# Distant Supervision

In this notebook we will be acquiring sources of distant supervision for our models.

## WikiData Programming Languages

For the Snorkel example for Chapter 5, we create a programming language extractor from the titles and bodies of Stack Overflow questions. Here we generate the file that we used by querying WikiData using SPARQL to get a list of programming languages. We then use these language names to label positive examples of programming languages in posts for training our discriminative/network extractor model.
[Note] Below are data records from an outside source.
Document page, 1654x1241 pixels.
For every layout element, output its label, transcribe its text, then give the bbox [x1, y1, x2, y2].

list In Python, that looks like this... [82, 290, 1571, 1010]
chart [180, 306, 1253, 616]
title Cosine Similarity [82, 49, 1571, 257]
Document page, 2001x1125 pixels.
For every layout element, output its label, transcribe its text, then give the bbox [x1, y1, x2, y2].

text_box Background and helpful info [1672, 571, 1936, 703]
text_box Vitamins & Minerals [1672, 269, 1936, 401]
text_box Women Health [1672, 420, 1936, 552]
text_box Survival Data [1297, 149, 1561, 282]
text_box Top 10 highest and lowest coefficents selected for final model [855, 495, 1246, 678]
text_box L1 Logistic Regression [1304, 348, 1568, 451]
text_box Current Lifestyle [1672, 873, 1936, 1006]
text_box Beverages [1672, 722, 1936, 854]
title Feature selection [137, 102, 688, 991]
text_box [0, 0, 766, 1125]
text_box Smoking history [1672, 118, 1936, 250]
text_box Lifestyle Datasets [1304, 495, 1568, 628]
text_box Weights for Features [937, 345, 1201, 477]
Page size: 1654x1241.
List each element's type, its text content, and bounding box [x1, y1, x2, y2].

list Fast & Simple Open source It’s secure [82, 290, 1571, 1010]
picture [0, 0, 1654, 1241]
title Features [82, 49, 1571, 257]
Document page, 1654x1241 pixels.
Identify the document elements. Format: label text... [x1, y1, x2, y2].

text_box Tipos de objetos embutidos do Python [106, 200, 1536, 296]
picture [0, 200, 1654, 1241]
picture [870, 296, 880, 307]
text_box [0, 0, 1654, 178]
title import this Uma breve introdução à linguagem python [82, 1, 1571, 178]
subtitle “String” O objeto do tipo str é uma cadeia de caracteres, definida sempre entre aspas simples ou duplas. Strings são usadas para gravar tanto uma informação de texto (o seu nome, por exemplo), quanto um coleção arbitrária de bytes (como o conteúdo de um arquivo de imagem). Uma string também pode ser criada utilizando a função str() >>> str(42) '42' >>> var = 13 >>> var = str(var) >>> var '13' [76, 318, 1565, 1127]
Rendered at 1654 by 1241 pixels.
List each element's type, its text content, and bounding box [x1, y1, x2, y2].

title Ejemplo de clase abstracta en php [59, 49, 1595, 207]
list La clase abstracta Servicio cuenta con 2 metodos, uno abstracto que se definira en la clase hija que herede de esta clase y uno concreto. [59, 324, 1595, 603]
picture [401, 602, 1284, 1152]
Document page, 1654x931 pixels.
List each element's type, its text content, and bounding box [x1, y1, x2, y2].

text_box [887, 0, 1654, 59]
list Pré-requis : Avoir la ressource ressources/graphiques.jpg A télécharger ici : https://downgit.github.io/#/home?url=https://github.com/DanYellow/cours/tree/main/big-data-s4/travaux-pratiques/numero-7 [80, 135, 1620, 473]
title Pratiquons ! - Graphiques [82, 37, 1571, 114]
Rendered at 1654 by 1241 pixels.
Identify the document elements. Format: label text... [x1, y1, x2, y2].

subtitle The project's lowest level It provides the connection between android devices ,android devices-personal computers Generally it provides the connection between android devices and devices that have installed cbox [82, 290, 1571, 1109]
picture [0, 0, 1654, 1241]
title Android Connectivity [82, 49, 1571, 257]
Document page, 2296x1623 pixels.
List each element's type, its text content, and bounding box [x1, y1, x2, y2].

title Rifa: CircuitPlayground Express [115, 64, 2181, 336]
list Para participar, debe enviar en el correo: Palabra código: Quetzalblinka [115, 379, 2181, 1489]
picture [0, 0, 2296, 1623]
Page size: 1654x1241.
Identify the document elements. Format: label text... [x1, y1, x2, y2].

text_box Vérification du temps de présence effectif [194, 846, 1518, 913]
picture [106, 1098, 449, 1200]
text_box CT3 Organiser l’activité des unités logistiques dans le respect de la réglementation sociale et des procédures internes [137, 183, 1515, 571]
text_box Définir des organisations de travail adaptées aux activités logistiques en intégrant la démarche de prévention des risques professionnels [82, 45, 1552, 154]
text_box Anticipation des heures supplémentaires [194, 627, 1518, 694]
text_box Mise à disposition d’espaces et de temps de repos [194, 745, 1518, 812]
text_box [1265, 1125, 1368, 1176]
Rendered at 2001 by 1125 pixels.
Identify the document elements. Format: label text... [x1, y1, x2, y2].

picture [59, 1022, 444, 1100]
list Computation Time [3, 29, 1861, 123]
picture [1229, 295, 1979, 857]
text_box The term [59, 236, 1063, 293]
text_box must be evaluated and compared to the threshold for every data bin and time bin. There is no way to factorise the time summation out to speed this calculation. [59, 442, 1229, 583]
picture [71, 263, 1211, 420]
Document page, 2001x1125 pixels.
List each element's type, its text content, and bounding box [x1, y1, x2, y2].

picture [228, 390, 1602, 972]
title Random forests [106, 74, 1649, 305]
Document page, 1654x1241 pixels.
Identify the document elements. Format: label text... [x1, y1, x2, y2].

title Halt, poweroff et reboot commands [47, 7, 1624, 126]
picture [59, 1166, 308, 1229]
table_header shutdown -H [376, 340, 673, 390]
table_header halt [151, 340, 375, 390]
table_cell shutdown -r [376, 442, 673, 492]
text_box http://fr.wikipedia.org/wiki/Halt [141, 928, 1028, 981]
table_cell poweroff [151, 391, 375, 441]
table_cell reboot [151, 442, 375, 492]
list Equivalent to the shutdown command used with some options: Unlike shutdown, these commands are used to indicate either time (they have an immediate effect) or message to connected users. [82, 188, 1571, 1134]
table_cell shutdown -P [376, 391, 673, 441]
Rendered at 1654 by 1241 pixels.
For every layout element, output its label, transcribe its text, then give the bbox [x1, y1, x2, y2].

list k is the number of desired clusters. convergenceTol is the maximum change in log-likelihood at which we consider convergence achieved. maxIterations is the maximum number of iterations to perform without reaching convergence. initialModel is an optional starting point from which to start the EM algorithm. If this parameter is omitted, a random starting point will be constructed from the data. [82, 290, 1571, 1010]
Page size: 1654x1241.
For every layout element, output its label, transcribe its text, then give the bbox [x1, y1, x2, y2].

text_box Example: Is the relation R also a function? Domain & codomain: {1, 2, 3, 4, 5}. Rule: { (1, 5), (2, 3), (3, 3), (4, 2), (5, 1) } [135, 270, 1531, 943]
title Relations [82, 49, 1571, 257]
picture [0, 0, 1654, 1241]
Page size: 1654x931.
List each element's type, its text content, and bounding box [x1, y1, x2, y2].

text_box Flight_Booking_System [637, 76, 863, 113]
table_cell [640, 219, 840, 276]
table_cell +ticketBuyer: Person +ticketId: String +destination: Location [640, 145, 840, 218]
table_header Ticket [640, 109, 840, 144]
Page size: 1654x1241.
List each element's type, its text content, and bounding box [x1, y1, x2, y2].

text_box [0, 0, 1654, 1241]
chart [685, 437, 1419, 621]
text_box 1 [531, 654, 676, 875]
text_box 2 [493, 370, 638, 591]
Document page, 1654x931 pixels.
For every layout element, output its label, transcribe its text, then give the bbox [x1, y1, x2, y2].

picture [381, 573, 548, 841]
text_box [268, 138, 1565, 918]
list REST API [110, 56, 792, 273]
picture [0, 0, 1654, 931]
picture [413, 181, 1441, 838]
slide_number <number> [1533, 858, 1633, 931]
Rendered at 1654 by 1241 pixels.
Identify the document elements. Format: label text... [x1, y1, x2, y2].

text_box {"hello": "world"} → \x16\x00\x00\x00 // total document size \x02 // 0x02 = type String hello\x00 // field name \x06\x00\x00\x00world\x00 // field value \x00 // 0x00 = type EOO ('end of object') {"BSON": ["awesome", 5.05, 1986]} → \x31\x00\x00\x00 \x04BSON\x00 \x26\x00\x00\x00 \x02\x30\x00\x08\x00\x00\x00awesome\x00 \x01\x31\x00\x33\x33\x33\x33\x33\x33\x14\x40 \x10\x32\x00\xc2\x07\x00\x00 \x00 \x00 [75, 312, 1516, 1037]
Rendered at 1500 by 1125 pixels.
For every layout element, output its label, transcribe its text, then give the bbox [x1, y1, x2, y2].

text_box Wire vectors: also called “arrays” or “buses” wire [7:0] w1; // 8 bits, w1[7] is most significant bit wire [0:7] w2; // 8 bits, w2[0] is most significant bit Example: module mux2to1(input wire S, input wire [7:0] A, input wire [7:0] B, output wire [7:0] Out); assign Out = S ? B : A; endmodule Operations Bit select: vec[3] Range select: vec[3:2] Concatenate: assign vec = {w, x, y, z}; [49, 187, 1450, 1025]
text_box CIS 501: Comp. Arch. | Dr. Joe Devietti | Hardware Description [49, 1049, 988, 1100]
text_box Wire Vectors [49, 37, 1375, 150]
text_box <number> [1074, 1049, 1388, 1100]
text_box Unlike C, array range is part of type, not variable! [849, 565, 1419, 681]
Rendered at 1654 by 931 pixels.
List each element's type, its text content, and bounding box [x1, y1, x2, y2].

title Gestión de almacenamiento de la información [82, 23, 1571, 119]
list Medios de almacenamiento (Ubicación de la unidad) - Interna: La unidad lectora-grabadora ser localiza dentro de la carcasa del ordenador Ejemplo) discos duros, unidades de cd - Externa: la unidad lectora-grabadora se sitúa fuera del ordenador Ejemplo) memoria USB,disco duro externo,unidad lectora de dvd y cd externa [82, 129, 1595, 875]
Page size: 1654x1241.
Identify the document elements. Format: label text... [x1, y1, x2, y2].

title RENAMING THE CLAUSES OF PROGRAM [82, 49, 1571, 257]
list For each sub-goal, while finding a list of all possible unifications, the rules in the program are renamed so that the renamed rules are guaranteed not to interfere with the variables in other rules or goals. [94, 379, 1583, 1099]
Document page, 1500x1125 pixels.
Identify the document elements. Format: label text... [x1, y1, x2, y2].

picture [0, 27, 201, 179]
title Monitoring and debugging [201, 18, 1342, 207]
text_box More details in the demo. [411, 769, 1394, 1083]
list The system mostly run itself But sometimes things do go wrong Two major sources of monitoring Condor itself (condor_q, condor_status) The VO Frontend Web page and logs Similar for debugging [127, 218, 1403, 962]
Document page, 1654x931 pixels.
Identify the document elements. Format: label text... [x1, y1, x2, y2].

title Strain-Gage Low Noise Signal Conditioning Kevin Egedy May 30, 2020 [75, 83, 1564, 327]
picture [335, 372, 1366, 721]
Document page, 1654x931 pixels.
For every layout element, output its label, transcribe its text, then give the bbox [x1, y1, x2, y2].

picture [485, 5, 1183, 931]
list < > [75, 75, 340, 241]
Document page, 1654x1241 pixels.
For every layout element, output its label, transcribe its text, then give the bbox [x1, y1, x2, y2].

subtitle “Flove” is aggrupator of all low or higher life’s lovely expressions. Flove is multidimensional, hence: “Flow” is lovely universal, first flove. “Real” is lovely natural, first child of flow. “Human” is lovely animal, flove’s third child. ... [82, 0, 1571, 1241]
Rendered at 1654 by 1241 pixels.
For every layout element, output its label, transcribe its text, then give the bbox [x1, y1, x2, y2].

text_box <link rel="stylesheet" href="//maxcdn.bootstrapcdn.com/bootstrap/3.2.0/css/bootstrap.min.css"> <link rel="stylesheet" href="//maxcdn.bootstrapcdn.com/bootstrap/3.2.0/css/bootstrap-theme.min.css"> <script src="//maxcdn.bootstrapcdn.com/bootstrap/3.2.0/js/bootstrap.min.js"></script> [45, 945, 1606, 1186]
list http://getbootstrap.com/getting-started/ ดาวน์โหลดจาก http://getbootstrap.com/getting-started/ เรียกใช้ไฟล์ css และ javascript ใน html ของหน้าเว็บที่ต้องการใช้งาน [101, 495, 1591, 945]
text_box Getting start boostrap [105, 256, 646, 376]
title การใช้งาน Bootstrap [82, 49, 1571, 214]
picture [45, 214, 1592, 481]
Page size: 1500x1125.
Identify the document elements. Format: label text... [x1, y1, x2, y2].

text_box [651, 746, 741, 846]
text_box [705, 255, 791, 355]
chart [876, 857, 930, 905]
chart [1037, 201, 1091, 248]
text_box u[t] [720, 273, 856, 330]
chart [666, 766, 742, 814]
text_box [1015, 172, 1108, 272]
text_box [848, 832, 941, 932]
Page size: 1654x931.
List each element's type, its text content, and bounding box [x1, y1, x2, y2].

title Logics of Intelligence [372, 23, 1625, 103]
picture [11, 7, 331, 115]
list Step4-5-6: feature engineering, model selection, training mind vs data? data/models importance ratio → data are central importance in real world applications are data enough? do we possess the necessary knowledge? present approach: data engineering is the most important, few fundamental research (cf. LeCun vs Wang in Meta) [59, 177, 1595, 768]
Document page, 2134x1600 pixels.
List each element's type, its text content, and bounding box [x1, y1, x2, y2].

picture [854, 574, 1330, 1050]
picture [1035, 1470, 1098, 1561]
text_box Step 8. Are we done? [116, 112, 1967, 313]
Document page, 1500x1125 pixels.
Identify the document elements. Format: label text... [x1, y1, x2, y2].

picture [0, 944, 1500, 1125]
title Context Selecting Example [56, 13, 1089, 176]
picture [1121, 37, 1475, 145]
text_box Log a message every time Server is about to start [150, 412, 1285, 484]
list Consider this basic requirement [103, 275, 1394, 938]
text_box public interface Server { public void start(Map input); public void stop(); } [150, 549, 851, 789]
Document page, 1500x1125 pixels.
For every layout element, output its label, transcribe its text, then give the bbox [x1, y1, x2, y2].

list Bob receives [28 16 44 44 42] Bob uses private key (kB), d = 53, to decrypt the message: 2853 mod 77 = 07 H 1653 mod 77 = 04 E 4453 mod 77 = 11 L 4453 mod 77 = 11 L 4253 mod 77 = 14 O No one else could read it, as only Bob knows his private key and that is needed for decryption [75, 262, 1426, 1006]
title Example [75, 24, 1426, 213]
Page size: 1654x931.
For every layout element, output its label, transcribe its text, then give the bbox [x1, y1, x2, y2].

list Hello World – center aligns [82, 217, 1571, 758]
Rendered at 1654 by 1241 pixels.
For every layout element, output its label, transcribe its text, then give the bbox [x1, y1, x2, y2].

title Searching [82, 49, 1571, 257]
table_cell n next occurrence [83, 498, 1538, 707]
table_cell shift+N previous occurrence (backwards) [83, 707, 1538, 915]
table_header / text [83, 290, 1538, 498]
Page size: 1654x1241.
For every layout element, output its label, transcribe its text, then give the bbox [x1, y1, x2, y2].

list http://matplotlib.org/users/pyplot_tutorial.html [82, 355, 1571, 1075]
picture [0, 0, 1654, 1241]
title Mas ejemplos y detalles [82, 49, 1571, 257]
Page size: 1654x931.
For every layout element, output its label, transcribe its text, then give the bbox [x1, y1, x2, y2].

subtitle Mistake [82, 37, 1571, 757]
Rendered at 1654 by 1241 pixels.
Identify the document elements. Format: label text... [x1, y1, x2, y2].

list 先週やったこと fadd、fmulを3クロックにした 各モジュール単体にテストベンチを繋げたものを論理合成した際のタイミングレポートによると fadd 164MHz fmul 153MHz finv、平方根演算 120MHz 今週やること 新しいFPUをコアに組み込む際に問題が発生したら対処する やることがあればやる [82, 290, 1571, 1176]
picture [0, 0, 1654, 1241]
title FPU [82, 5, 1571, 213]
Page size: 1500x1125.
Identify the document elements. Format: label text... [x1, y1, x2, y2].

The following SPARQL query prints out the names of all [Property:31:instances of](https://www.wikidata.org/wiki/Property:P31) [Item:Q9143 programming languages](https://www.wikidata.org/wiki/Q9143) in English content from WikiData.

We `SELECT DISTINCT` the item and item labels, then filter the language of the item label to English, to avoid duplicate content from other languages.

In [1]:
import requests

url = 'https://query.wikidata.org/sparql'
query = """
# Get all programming language names from English sources
SELECT DISTINCT ?item ?item_label
WHERE {
 ?item wdt:P31 wd:Q9143 # instances of programming language
 ; rdfs:label ?item_label .
  
  FILTER (LANG(?item_label) = "en"). 
}

"""
r = requests.get(url, params = {'format': 'json', 'query': query})
data = r.json()

In [16]:
data

{'head': {'vars': ['item', 'item_label']},
 'results': {'bindings': [{'item': {'type': 'uri',
     'value': 'http://www.wikidata.org/entity/Q59'},
    'item_label': {'xml:lang': 'en', 'type': 'literal', 'value': 'PHP'}},
   {'item': {'type': 'uri', 'value': 'http://www.wikidata.org/entity/Q251'},
    'item_label': {'xml:lang': 'en', 'type': 'literal', 'value': 'Java'}},
   {'item': {'type': 'uri', 'value': 'http://www.wikidata.org/entity/Q810009'},
    'item_label': {'xml:lang': 'en', 'type': 'literal', 'value': 'BCPL'}},
   {'item': {'type': 'uri', 'value': 'http://www.wikidata.org/entity/Q812964'},
    'item_label': {'xml:lang': 'en', 'type': 'literal', 'value': 'BeanShell'}},
   {'item': {'type': 'uri', 'value': 'http://www.wikidata.org/entity/Q820978'},
    'item_label': {'xml:lang': 'en',
     'type': 'literal',
     'value': 'Script.NET'}},
   {'item': {'type': 'uri', 'value': 'http://www.wikidata.org/entity/Q827233'},
    'item_label': {'xml:lang': 'en', 'type': 'literal', 'valu

## Extract the Language Labels from Nested JSON

In [10]:
languages = [x['item_label']['value'] for x in data['results']['bindings']]
languages[0:20]

['PHP',
 'Java',
 'BCPL',
 'BeanShell',
 'Script.NET',
 'newLISP',
 'Befunge',
 'Clean',
 'Whitespace',
 'XL',
 'Pharo',
 'SolidThinking Embed',
 'Kent Recursive Calculator',
 'Oberon',
 'Emacs Lisp',
 'GT.M',
 'REBOL',
 'Embedded SQL',
 'Turbo Basic',
 'Puck']

## Write Languages to Disk as CSV

In [15]:
import csv

with open('../data/programming_languages.csv', 'w') as f:
    writer = csv.writer(f)
    for language in languages:
        writer.writerow([language])

## Conclusion

Now we are ready to use our programming languages in our Label Functions (LFs) in the Snorkel notebook!